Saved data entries
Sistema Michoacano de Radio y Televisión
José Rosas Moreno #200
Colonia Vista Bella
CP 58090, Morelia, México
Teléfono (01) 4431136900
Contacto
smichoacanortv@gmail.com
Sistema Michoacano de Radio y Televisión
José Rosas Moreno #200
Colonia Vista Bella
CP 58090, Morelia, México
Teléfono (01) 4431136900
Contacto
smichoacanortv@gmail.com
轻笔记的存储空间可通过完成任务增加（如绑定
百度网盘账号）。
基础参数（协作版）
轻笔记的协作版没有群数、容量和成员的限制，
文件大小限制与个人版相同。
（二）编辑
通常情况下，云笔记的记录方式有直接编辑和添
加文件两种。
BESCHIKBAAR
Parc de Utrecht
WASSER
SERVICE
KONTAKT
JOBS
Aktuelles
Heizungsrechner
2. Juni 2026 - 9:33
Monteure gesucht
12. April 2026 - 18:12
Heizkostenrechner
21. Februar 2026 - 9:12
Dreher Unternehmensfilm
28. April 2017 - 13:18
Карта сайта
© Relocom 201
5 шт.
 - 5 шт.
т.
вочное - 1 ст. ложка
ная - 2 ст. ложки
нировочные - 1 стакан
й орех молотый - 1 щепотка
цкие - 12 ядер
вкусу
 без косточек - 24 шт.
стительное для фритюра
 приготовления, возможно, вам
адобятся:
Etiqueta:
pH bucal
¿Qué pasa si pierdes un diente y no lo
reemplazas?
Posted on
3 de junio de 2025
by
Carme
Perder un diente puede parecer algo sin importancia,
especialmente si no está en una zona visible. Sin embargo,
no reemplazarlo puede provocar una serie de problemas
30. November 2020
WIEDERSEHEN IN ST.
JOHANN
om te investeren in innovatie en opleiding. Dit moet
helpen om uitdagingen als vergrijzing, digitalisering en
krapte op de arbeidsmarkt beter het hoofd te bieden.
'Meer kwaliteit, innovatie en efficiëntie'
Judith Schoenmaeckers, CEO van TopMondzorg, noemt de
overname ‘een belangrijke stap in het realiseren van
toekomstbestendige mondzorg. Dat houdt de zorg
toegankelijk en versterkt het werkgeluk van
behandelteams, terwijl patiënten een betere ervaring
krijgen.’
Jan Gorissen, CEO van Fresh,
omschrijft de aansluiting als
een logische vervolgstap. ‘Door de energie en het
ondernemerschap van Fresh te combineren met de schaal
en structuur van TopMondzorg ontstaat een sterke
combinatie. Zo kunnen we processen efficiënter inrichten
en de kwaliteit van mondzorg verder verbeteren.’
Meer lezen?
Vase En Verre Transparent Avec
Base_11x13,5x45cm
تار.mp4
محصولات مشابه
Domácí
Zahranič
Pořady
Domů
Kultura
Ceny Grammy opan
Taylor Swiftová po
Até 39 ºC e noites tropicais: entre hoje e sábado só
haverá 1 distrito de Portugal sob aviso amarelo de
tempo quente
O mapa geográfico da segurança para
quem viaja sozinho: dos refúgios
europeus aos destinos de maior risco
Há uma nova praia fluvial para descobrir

■ INSTRUCTION ■
Can you reproduce all the records with "Morelia" swapped for "Pátzcuaro" and nothing else changed?

■ ANSWER TO THIS PROBLEM ■
Sistema Michoacano de Radio y Televisión
José Rosas Moreno #200
Colonia Vista Bella
CP 58090, Pátzcuaro, México
Teléfono (01) 4431136900
Contacto
smichoacanortv@gmail.com
Sistema Michoacano de Radio y Televisión
José Rosas Moreno #200
Colonia Vista Bella
CP 58090, Pátzcuaro, México
Teléfono (01) 4431136900
Contacto
smichoacanortv@gmail.com
轻笔记的存储空间可通过完成任务增加（如绑定
百度网盘账号）。
基础参数（协作版）
轻笔记的协作版没有群数、容量和成员的限制，
文件大小限制与个人版相同。
（二）编辑
通常情况下，云笔记的记录方式有直接编辑和添
加文件两种。
BESCHIKBAAR
Parc de Utrecht
WASSER
SERVICE
KONTAKT
JOBS
Aktuelles
Heizungsrechner
2. Juni 2026 - 9:33
Monteure gesucht
12. April 2026 - 18:12
Heizkostenrechner
21. Februar 2026 - 9:12
Dreher Unternehmensfilm
28. April 2017 - 13:18
Карта сайта
© Relocom 201
5 шт.
 - 5 шт.
т.
вочное - 1 ст. ложка
ная - 2 ст. ложки
нировочные - 1 стакан
й орех молотый - 1 щепотка
цкие - 12 ядер
вкусу
 без косточек - 24 шт.
стительное для фритюра
 приготовления, возможно, вам
адобятся:
Etiqueta:
pH bucal
¿Qué pasa si pierdes un diente y no lo
reemplazas?
Posted on
3 de junio de 2025
by
Carme
Perder un diente puede parecer algo sin importancia,
especialmente si no está en una zona visible. Sin embargo,
no reemplazarlo puede provocar una serie de problemas
30. November 2020
WIEDERSEHEN IN ST.
JOHANN
om te investeren in innovatie en opleiding. Dit moet
helpen om uitdagingen als vergrijzing, digitalisering en
krapte op de arbeidsmarkt beter het hoofd te bieden.
'Meer kwaliteit, innovatie en efficiëntie'
Judith Schoenmaeckers, CEO van TopMondzorg, noemt de
overname ‘een belangrijke stap in het realiseren van
toekomstbestendige mondzorg. Dat houdt de zorg
toegankelijk en versterkt het werkgeluk van
behandelteams, terwijl patiënten een betere ervaring
krijgen.’
Jan Gorissen, CEO van Fresh,
omschrijft de aansluiting als
een logische vervolgstap. ‘Door de energie en het
ondernemerschap van Fresh te combineren met de schaal
en structuur van TopMondzorg ontstaat een sterke
combinatie. Zo kunnen we processen efficiënter inrichten
en de kwaliteit van mondzorg verder verbeteren.’
Meer lezen?
Vase En Verre Transparent Avec
Base_11x13,5x45cm
تار.mp4
محصولات مشابه
Domácí
Zahranič
Pořady
Domů
Kultura
Ceny Grammy opan
Taylor Swiftová po
Até 39 ºC e noites tropicais: entre hoje e sábado só
haverá 1 distrito de Portugal sob aviso amarelo de
tempo quente
O mapa geográfico da segurança para
quem viaja sozinho: dos refúgios
europeus aos destinos de maior risco
Há uma nova praia fluvial para descobrir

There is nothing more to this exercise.